EXERCICES ->
A) Répondez à ces questions sur la présentation de Marie Blues :
(i) Qui signe la création lumière ?
(ii) Dans quelle ville se trouve le Théâtre des Quatre Saisons ?
(iii) À qui ce spectacle rend-il hommage ?
B) Pouvez-vous poursuivre la présentation de Marie Blues à la suite de sa dernière phrase ?

:: EXTRAIT DU DOCUMENT ::

MARIE BLUES

Création 2022 /23

Opéra mouvementé absurde et vocal pour une danseuse et un chœur surprise

Chorégraphie, interprétation, mise en Scène

Marlène Rostaing

Musique

Marlène Rostaing

Espace sonore

Didier Préaudat

Création Lumière

Patrick Cunha

Regard extérieur

Yaëlle Antoine

Coproductions

Les Scènes du Jura / Scène Nationale

La Place de la Danse - CDC Toulouse / Occitanie

La Muse en Circuit - Centre National de Création Musicale /  Alfortville

Soutiens à la résidence

La Grainerie Fabrique des Arts du Cirque et de l’itinérance / Balma

Théâtre des Quatre Saisons - scène conventionnée / Gradignan

La Ménagerie de Verre / Paris

OBRA Théâtre Co. /  

© Picturaline

 

Marie Blues sort d’un grenier, fragile et puissant comme de l’art Brut.

Marie Blues ce sont des cartes postales sorties des cartons d’un garage.

C’est  avec humour et dérision qu’à travers ce nouveau spectacle je rends hommage à ma Grand Mère paternelle, Germaine.

:::
:: DONNÉES FOURNIES ::

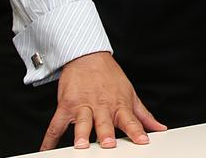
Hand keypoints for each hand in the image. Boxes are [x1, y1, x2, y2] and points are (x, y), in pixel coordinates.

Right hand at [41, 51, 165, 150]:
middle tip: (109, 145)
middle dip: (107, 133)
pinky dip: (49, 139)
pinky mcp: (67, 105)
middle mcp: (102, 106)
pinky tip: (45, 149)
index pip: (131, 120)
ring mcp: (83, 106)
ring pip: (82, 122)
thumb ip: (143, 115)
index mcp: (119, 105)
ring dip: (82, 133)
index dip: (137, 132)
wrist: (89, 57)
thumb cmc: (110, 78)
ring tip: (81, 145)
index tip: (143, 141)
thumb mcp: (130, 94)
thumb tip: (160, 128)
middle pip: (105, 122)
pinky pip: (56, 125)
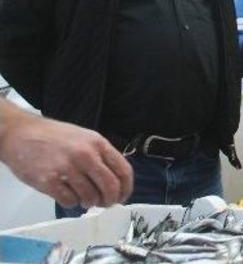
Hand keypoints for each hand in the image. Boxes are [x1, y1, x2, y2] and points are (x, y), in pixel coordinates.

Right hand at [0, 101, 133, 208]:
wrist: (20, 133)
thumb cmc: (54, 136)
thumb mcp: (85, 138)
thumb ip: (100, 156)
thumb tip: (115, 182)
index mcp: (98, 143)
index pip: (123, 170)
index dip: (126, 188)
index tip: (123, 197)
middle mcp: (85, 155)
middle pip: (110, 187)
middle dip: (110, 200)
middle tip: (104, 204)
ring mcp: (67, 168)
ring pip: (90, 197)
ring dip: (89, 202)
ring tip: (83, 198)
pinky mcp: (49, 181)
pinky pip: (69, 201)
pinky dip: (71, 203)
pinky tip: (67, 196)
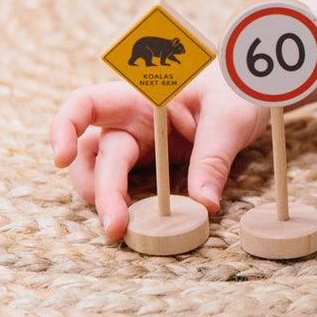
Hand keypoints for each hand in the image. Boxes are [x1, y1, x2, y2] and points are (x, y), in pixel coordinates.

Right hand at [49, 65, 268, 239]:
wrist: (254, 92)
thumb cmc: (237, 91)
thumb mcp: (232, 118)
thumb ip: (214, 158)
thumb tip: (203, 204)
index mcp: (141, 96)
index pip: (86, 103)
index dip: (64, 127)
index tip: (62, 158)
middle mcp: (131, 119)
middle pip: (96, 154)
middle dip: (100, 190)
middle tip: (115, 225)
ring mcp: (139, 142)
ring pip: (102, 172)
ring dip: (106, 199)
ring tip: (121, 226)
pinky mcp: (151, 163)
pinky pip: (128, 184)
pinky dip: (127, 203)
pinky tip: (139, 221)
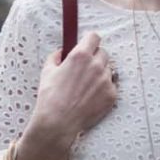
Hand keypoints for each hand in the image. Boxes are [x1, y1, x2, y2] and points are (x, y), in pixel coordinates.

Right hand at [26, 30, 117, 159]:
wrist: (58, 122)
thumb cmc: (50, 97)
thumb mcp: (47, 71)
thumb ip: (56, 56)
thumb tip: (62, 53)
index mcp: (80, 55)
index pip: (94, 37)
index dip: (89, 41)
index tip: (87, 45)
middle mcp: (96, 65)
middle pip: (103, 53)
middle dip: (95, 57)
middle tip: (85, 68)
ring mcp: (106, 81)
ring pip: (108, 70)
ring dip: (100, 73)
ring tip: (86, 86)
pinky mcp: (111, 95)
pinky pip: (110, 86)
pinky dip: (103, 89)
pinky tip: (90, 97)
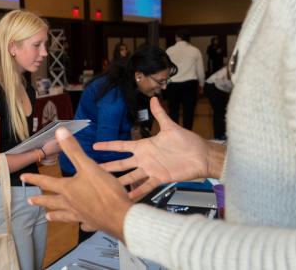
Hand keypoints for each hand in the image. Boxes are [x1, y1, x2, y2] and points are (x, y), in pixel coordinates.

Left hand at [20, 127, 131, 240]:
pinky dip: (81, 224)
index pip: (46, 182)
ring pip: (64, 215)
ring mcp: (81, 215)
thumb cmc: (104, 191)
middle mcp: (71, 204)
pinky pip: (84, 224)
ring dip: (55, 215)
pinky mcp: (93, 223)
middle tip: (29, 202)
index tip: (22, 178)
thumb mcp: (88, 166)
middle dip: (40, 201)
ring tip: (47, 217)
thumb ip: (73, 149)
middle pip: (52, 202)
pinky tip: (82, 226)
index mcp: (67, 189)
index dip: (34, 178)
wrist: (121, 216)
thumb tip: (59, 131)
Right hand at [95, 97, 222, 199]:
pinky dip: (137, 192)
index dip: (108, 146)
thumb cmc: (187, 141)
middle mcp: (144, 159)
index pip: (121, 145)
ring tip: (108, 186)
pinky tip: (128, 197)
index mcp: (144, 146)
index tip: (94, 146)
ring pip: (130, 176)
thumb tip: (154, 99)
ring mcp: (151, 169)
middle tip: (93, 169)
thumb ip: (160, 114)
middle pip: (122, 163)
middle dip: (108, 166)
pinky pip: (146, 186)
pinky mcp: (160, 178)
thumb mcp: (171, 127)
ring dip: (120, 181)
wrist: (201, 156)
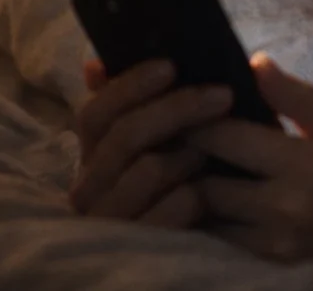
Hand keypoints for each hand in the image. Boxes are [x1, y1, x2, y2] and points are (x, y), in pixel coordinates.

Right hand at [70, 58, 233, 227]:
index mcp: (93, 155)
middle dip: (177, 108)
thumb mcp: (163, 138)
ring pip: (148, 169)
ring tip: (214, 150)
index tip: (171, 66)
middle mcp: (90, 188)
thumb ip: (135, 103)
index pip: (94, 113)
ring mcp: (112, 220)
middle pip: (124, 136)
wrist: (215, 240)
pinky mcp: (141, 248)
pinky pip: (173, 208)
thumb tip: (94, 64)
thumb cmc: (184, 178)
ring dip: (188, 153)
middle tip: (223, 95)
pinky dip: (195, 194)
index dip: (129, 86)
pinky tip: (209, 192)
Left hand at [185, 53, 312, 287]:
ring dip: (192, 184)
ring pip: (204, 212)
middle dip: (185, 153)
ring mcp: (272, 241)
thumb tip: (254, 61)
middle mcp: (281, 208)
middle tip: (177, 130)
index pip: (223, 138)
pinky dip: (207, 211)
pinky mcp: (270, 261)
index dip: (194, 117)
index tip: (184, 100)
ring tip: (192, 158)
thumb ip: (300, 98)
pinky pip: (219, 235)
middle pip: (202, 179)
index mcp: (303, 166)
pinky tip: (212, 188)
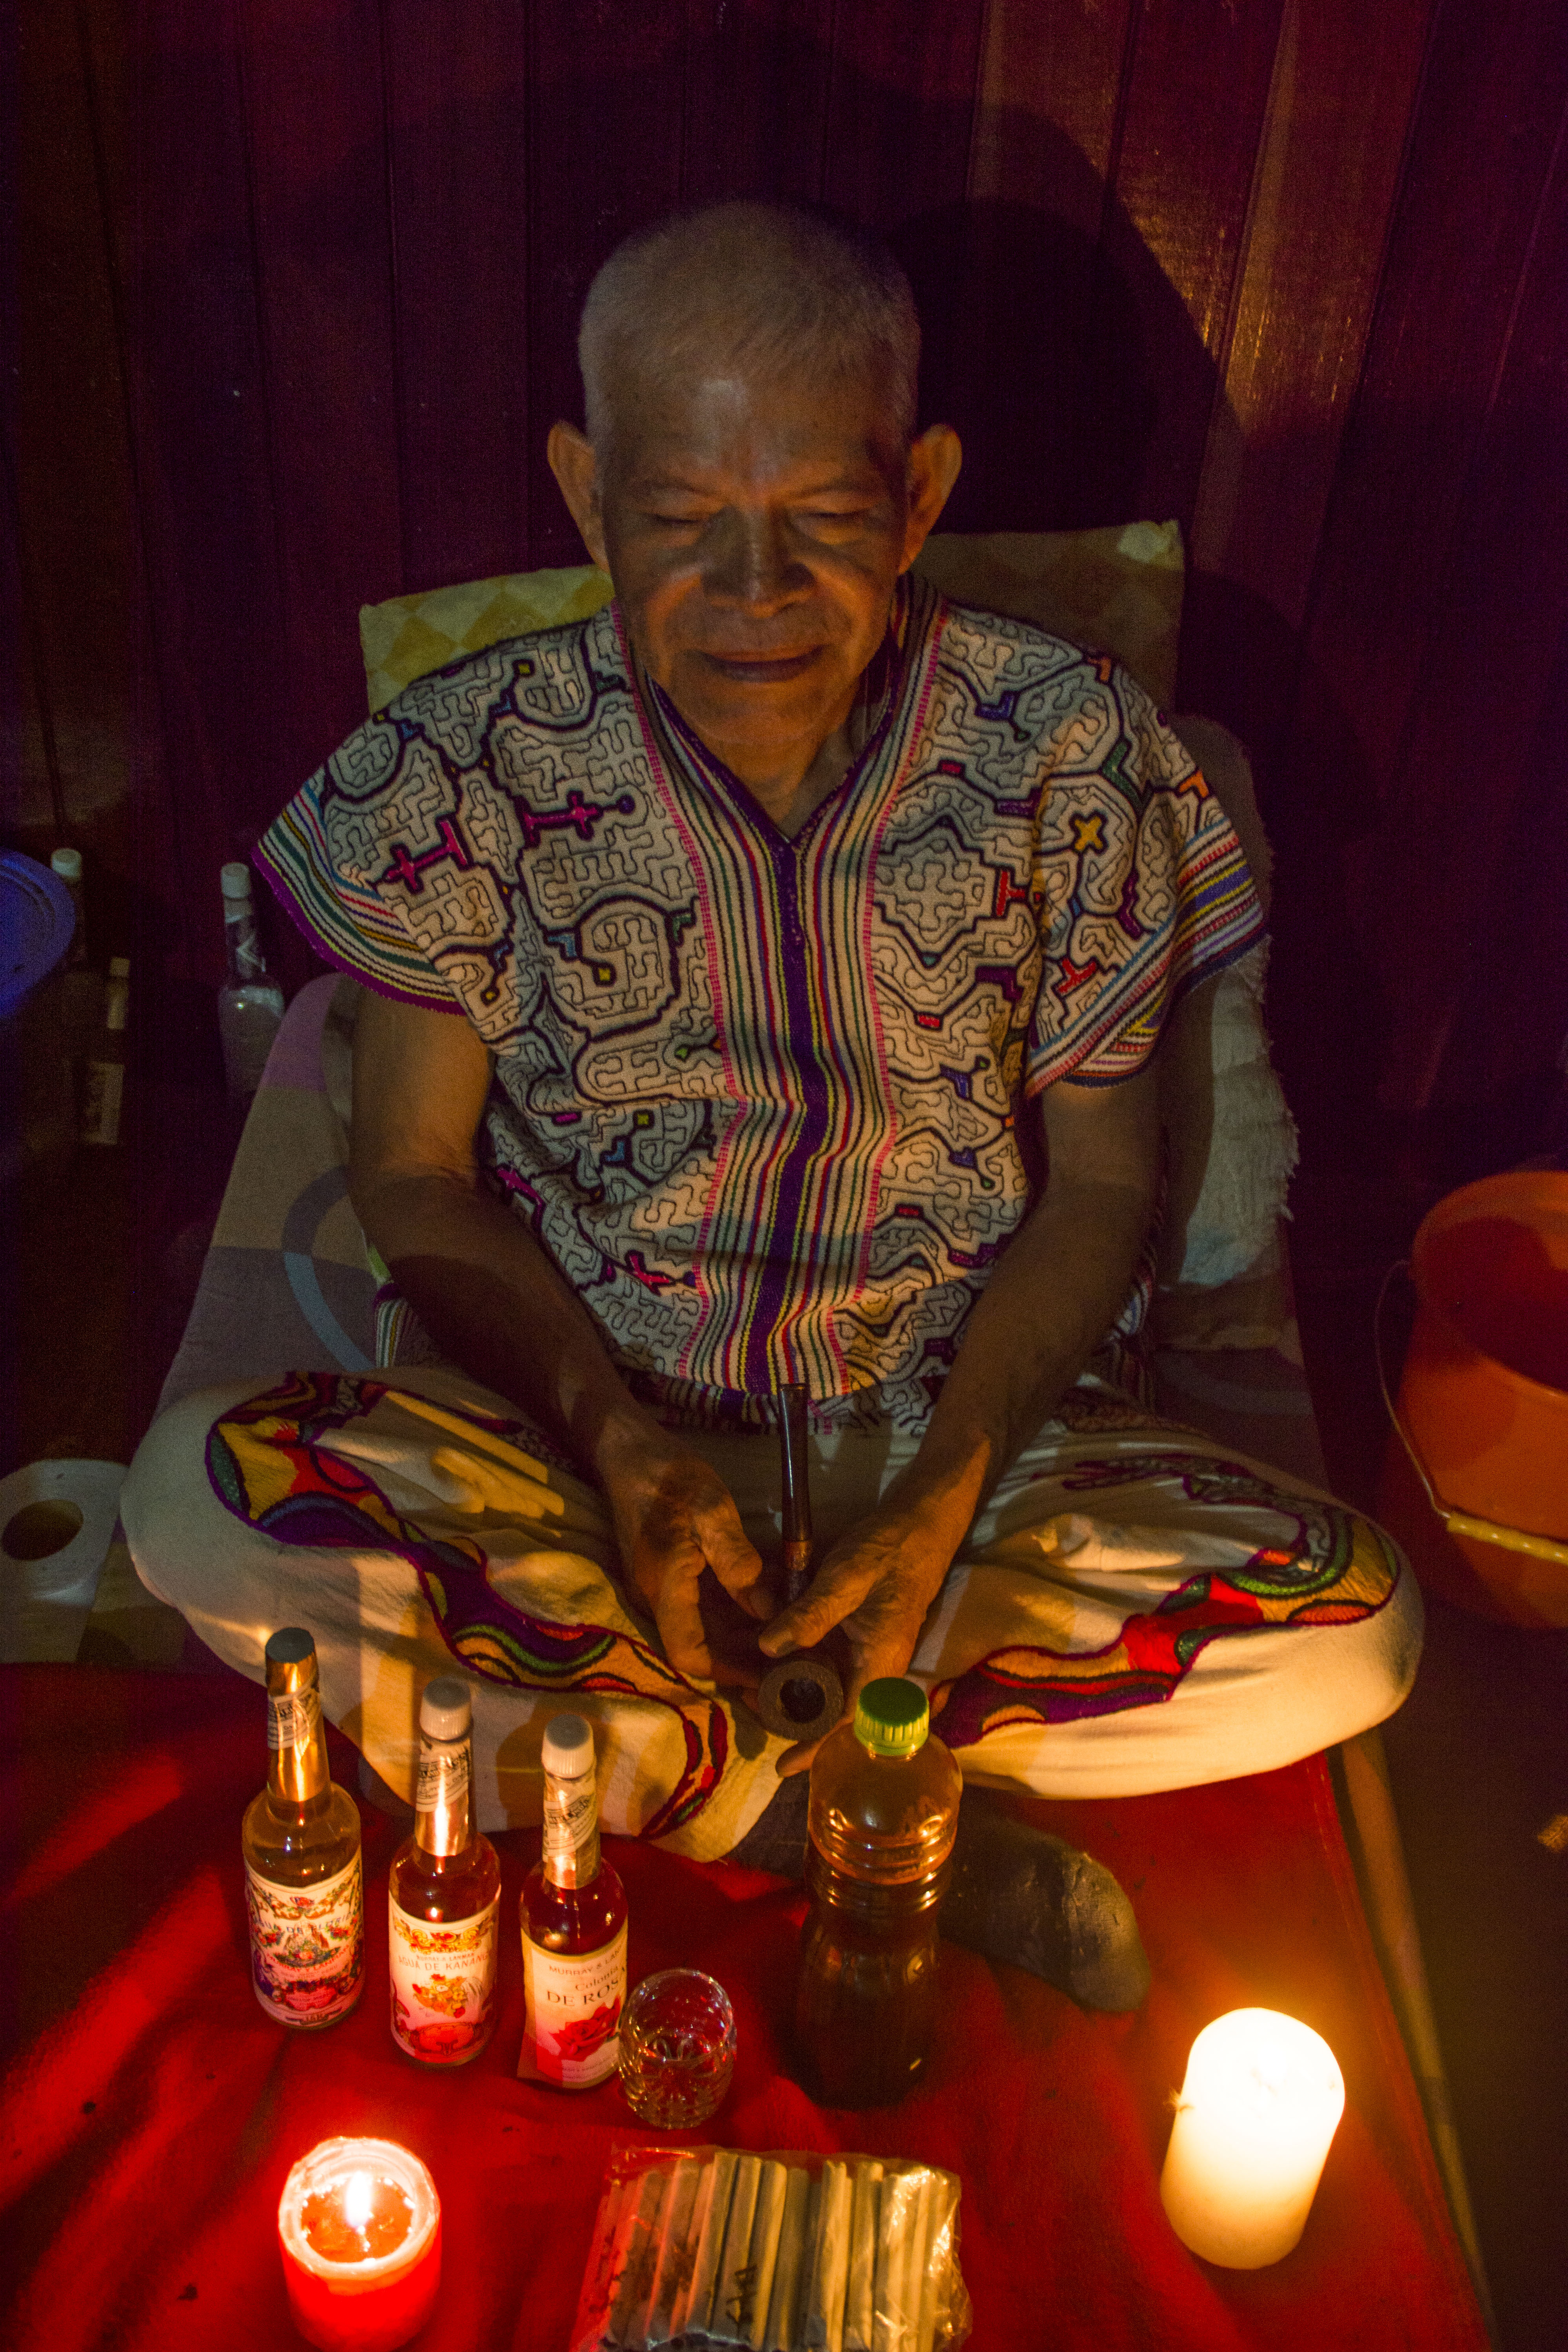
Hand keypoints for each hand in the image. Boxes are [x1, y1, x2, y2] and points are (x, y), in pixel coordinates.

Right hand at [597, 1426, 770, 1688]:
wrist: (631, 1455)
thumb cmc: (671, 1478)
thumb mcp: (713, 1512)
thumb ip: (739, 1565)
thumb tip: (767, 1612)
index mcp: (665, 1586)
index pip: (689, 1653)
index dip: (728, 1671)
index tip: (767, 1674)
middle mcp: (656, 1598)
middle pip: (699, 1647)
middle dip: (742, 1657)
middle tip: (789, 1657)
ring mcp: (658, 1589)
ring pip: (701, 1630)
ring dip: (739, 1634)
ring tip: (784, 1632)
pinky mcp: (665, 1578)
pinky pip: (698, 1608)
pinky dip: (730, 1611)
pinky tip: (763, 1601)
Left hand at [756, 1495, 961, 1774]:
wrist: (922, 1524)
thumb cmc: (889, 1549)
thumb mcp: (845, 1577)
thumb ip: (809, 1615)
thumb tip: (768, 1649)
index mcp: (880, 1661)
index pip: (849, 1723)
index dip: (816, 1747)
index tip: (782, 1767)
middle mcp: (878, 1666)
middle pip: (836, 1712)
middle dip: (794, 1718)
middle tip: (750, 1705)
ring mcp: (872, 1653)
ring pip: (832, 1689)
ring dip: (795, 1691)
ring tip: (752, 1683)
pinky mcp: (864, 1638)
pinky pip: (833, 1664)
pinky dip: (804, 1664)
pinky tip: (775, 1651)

:::

CORRIGÉ ->
A)
(i) Patrick Cunha
(ii) Gradignan
(iii) À la grand-mère paternelle, Germaine

B)
Elle incarne le monde rural, celui que je connais depuis l’enfance. 

Elle incarne ce bois, ce métal, ces couleurs, ces odeurs, le plumage des oies et des canards.

Elle incarne cette fatigue qui ne se dit pas, ne se montre pas, non, qui ne se montre pas…mais qui se voit.

Elle incarne ce sacrifice au nom d'une religion qui n'a plus de sens. 

Elle incarne bottes, mains dans la terre, bois mouillé, ongles sales. 

Elle incarne la toute puissance féminine, la dureté des saisons, une époque, le manque de tout, le manque de rien, le beurre trop cuit, tartines cramées, café au lait. Le vin dans mes coupes de fraises sucrées.

Une femme, traversant les deux guerres, et dont j’ai hérité de la force de faire, de tenir le coup, de survivre, à tel point que parfois je fus capable de supporter beaucoup même le pire. Il y a l’héritage des secrets, de ce qui ne se dit pas, des histoires de femmes et de mères. Et puis le non dit des hommes, leur absence, leur colère.

Qu’est ce qui m’a été transmis ? La douceur, l’amour, la tendresse et puis les peurs, la culpabilité, le silence, la violence et les cris intérieurs fantômes…

À partir de là, déconstruire pour se reconstruire et Être indépendamment des corps sociaux également établis, ancrés, et que je symboliserai par deux autres figures, la mariée en robe blanche et la communiante.

Marie Blues  rend également hommage à ma tante Nicole. Enfermée de force au « Vinatier », puis avortée, elle se donna la mort en se jetant d’un pont, elle avait 26 ans.